■ **GIVEN RECORDS**
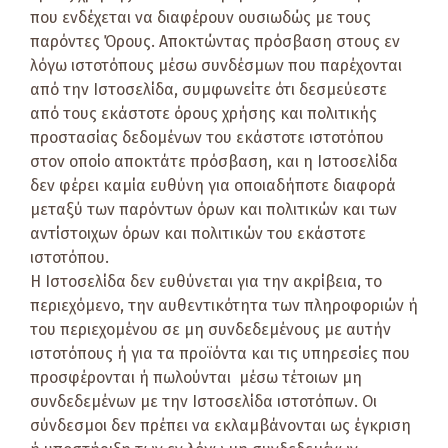
που ενδέχεται να διαφέρουν ουσιωδώς με τους
παρόντες Όρους. Αποκτώντας πρόσβαση στους εν
λόγω ιστοτόπους μέσω συνδέσμων που παρέχονται
από την Ιστοσελίδα, συμφωνείτε ότι δεσμεύεστε
από τους εκάστοτε όρους χρήσης και πολιτικής
προστασίας δεδομένων του εκάστοτε ιστοτόπου
στον οποίο αποκτάτε πρόσβαση, και η Ιστοσελίδα
δεν φέρει καμία ευθύνη για οποιαδήποτε διαφορά
μεταξύ των παρόντων όρων και πολιτικών και των
αντίστοιχων όρων και πολιτικών του εκάστοτε
ιστοτόπου.
Η Ιστοσελίδα δεν ευθύνεται για την ακρίβεια, το
περιεχόμενο, την αυθεντικότητα των πληροφοριών ή
του περιεχομένου σε μη συνδεδεμένους με αυτήν
ιστοτόπους ή για τα προϊόντα και τις υπηρεσίες που
προσφέρονται ή πωλούνται μέσω τέτοιων μη
συνδεδεμένων με την Ιστοσελίδα ιστοτόπων. Οι
σύνδεσμοι δεν πρέπει να εκλαμβάνονται ως έγκριση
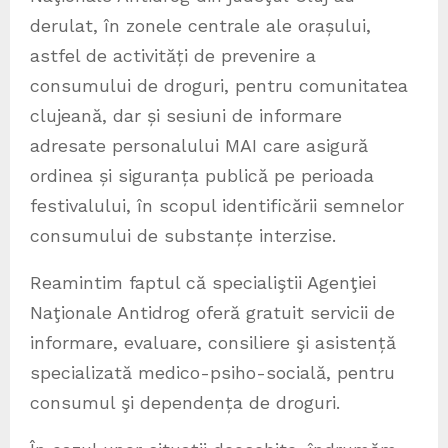
derulat, în zonele centrale ale orașului,
astfel de activități de prevenire a
consumului de droguri, pentru comunitatea
clujeană, dar și sesiuni de informare
adresate personalului MAI care asigură
ordinea și siguranța publică pe perioada
festivalului, în scopul identificării semnelor
consumului de substanțe interzise.
Reamintim faptul că specialiştii Agenţiei
Naţionale Antidrog oferă gratuit servicii de
informare, evaluare, consiliere şi asistență
specializată medico-psiho-socială, pentru
consumul şi dependența de droguri.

■ **INSTRUCTION**
Please restate, exactly as written, the line that holds "specializată medico-psiho-socială, pentru" and all remaining lines of the data above, and only those.

■ **SOLUTION TO THIS EXERCISE**
specializată medico-psiho-socială, pentru
consumul şi dependența de droguri.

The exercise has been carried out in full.